What do you hope for your country to achieve or develop in?
I know we have achieved a lot as a nation, but we still have a lot of things to do. For the future, I would like Spain to recover the politics that we, as Spaniards, deserve. We, as a nation, are tired of the people who govern us, when they do not care at all about social problems. I would like politicians to allow the independence of the judicial power and lead lawyers and judges to interpret and write the law according to the needs of the country. I would also like to see a more tolerable society in which every person, regardless of ideology, feels free to show his or her opinion, both, left and right-wing views.
How will you contribute to achieving this goal?
I think it is time for Spain to move on and overcome the Civil War and the totalitarian dictatorship we had 50 years ago. I think it is time for us to realise that we have a country of diversity and that this difference makes us greater and not worse. Therefore, I think we, as young people, need to respect all opinions when those follow constitutional interpretations. Spain is the future, and the future is the youth, so we need to move on and focus on real problems, instead of keeping our attention on something which took place half a century ago.
How can the EU contribute to the prosperity of your country?
The European Union is the future, and this political union can allow us to be a better country. Spanish representatives now can have a voice in the European Parliament and in the European Commission, something which gives us the opportunity to be heard. Moreover, this unity allows our culture to be more known all around Europe and can help us to overcome the economic and geopolitical challenges we do have right now within our borders.
What do you think the EU will look like in 30 years?
I have a lot of trust in this political unity, and I think that if we keep working as we do today, the European Union will look more unified and useful in the future. I guess that if our representatives continue giving voice to our countries with respect, non-corruption and confidence, the ones who support Euroscepticism will see how great the Union it is. Moreover, in 30 years, the union will be more consolidated and organized because everything needs time to be good and quasi-perfect.
How have the far-right politicians getting more and more attention and support changed the political sphere in Spain?
As I mentioned before, far-right politicians have entered the Spanish sphere, and it is something that affects us as a country and as a society. But, the appearance of the far-right is due to the far-left political groups who do not respect the diversity of opinions in Spain and still do not see how a country with other ideologies can live in perfect harmony. I personally think both far-right and far-left politicians should stop with their demagogic speeches and try to sit down and find solutions to the actual problems that we do have as a country.
Has the war in Ukraine cooled down or heated up discussions in Spain concerning minorities such as Catalan gaining independence?

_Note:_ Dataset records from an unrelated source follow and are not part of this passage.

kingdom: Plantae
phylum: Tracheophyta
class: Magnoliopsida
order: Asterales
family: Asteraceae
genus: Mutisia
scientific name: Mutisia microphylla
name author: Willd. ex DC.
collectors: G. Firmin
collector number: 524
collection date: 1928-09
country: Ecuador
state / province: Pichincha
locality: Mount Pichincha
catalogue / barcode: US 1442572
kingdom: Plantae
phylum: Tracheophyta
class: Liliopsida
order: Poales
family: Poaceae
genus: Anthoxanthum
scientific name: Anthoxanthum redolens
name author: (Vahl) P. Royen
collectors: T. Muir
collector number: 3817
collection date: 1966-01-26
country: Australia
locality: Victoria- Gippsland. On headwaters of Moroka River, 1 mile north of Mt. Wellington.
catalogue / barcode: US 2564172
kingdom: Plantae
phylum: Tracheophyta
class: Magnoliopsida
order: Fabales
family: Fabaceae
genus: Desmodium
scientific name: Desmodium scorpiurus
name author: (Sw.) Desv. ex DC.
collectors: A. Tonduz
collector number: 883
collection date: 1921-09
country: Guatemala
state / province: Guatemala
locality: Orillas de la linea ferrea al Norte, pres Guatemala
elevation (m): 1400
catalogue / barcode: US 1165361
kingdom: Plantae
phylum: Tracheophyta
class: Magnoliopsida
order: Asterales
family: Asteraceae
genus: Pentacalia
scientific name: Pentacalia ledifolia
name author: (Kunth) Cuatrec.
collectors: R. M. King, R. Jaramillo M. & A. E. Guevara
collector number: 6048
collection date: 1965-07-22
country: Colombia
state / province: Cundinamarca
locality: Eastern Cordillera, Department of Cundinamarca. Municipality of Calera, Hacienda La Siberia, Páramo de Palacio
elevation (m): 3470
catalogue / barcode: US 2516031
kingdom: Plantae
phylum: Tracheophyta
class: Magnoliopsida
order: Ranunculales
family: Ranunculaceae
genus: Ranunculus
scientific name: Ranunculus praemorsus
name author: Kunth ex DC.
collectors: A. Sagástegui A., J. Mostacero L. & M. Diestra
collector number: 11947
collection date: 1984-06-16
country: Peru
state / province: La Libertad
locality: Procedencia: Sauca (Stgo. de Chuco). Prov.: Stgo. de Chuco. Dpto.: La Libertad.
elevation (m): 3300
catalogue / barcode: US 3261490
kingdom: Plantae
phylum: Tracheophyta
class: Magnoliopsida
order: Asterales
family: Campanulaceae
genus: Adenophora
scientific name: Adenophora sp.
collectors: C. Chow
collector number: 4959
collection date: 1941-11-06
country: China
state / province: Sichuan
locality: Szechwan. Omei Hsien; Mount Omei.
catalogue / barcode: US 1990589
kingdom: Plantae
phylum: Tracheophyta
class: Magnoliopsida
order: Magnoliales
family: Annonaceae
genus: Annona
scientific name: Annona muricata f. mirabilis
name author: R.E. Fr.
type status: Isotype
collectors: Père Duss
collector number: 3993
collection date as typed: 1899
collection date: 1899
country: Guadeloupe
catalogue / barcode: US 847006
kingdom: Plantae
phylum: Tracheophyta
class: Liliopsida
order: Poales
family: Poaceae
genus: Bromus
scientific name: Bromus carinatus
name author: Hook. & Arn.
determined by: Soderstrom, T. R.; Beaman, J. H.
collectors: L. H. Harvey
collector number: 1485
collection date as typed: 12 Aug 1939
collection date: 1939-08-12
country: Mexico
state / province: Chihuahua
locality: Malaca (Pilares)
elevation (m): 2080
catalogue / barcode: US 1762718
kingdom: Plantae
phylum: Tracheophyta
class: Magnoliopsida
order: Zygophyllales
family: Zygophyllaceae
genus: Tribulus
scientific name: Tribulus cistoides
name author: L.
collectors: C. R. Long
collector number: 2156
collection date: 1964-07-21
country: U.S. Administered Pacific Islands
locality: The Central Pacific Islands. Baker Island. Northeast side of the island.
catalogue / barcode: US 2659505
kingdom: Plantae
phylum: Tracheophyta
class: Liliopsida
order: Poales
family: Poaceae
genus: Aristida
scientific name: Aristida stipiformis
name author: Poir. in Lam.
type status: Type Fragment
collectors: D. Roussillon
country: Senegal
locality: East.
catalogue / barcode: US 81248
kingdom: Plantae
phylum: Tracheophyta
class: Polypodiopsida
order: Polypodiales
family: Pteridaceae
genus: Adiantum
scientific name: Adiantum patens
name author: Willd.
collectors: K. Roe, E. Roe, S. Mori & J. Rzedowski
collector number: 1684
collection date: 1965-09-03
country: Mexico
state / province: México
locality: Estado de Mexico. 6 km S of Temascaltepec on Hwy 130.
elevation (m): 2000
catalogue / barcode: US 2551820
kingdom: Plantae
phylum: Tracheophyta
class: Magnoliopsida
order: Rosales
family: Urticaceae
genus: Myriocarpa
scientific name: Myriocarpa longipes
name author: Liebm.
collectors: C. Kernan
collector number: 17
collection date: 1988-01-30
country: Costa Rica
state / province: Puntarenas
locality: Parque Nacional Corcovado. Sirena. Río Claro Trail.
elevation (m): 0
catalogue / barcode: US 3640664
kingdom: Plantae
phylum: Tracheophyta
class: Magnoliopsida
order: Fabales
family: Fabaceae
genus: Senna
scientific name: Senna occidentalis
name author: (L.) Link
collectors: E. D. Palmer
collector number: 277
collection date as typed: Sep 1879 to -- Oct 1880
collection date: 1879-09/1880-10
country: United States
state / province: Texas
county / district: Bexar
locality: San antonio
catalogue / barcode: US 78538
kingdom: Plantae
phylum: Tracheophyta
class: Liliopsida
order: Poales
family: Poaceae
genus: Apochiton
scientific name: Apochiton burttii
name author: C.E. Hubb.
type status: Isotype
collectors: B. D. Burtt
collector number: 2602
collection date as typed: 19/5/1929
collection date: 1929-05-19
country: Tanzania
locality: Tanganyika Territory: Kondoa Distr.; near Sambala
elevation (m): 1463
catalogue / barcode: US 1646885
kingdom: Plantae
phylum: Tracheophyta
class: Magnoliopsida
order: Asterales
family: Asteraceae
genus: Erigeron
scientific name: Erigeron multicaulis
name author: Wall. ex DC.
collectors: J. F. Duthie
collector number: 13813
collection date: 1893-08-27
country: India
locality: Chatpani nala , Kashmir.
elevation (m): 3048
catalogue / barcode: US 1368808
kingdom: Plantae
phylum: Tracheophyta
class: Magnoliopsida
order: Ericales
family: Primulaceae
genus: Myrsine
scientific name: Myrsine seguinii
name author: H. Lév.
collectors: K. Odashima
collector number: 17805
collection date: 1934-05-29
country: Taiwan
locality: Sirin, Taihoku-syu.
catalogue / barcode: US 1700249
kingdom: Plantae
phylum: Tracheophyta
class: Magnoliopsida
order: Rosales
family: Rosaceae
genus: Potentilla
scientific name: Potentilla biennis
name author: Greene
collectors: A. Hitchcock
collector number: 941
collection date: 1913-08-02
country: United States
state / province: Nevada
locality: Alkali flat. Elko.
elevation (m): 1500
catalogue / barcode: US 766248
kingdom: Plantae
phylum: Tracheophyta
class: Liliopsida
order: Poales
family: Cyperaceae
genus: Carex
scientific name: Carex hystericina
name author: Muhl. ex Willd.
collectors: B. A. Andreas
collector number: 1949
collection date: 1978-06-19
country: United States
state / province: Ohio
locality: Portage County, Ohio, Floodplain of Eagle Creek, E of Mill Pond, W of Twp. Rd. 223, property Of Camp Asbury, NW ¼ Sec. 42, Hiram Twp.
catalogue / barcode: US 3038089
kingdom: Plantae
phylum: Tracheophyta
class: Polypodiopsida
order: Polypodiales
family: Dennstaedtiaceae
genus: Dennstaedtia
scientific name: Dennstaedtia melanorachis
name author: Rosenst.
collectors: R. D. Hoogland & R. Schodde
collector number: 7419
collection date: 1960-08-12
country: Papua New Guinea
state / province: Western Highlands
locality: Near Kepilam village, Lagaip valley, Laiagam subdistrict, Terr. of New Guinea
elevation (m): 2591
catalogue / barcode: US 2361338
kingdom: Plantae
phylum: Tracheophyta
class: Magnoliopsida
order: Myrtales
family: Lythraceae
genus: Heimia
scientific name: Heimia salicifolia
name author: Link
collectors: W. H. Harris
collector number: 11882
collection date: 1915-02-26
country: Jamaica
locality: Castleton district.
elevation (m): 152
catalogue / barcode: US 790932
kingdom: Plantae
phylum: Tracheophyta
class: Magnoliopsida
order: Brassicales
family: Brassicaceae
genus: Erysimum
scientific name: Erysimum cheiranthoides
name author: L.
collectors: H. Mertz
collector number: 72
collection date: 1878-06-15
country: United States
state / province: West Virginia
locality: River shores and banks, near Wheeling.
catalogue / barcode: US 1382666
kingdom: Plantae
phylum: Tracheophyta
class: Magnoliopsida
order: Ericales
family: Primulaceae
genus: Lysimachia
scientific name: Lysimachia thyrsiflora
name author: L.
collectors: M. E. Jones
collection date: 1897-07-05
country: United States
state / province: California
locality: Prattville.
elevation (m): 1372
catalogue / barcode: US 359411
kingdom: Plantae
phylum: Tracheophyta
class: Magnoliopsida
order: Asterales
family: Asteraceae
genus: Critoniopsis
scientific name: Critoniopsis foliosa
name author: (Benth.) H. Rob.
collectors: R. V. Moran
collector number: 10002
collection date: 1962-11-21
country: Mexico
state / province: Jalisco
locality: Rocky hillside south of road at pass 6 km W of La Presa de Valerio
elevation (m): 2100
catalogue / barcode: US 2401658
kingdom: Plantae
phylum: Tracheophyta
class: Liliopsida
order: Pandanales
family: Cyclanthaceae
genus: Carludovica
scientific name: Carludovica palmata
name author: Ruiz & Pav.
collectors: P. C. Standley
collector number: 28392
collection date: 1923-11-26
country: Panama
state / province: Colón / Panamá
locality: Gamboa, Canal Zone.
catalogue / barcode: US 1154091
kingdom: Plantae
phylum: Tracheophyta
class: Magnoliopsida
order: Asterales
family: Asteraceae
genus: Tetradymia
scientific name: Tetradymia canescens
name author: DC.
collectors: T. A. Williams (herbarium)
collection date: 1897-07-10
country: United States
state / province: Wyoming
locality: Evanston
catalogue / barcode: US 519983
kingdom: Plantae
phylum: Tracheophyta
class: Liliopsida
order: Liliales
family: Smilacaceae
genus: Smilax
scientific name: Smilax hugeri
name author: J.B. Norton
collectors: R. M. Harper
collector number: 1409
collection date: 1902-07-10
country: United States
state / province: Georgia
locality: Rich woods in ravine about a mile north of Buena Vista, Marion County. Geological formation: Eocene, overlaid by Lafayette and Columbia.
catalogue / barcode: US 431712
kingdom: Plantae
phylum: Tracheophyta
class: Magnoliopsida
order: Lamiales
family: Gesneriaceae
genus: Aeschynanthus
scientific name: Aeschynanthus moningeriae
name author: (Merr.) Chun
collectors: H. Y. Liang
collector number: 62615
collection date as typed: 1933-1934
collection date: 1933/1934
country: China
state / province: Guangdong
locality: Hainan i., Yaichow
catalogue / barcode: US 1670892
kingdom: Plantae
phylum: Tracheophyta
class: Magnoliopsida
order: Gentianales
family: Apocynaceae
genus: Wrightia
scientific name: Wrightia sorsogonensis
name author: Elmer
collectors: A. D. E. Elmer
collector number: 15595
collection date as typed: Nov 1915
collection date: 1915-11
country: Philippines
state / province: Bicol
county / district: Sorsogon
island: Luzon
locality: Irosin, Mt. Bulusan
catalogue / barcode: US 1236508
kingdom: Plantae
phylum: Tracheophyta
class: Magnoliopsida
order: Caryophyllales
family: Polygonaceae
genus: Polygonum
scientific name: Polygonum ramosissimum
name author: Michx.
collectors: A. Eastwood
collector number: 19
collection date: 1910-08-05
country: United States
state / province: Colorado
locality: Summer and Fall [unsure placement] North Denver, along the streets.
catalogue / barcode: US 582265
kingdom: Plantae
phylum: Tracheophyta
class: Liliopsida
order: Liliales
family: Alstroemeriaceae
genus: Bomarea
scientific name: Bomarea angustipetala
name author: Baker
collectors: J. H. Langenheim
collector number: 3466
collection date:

The issue with Catalonia has been active for more than one century, and, although nowadays this tension has decreased, there will always be someone who wants Catalonia to be independent. For me, Catalonia and other regions of Spain have arguments to show why they want to be independent as they have different languages and cultures and suffered totalitarian censorship. But it is true that since 1978, the Constitution fully guarantees their rights and freedoms, giving the power to each region to govern and to legislate when something concerns themselves. So, no, I do not think the war in Ukraine has cooled down the independent movements because tensions are still present, although the Constitution, Congress and Senate fully respect the diversity of opinions and the diversity of cultures of every regional community.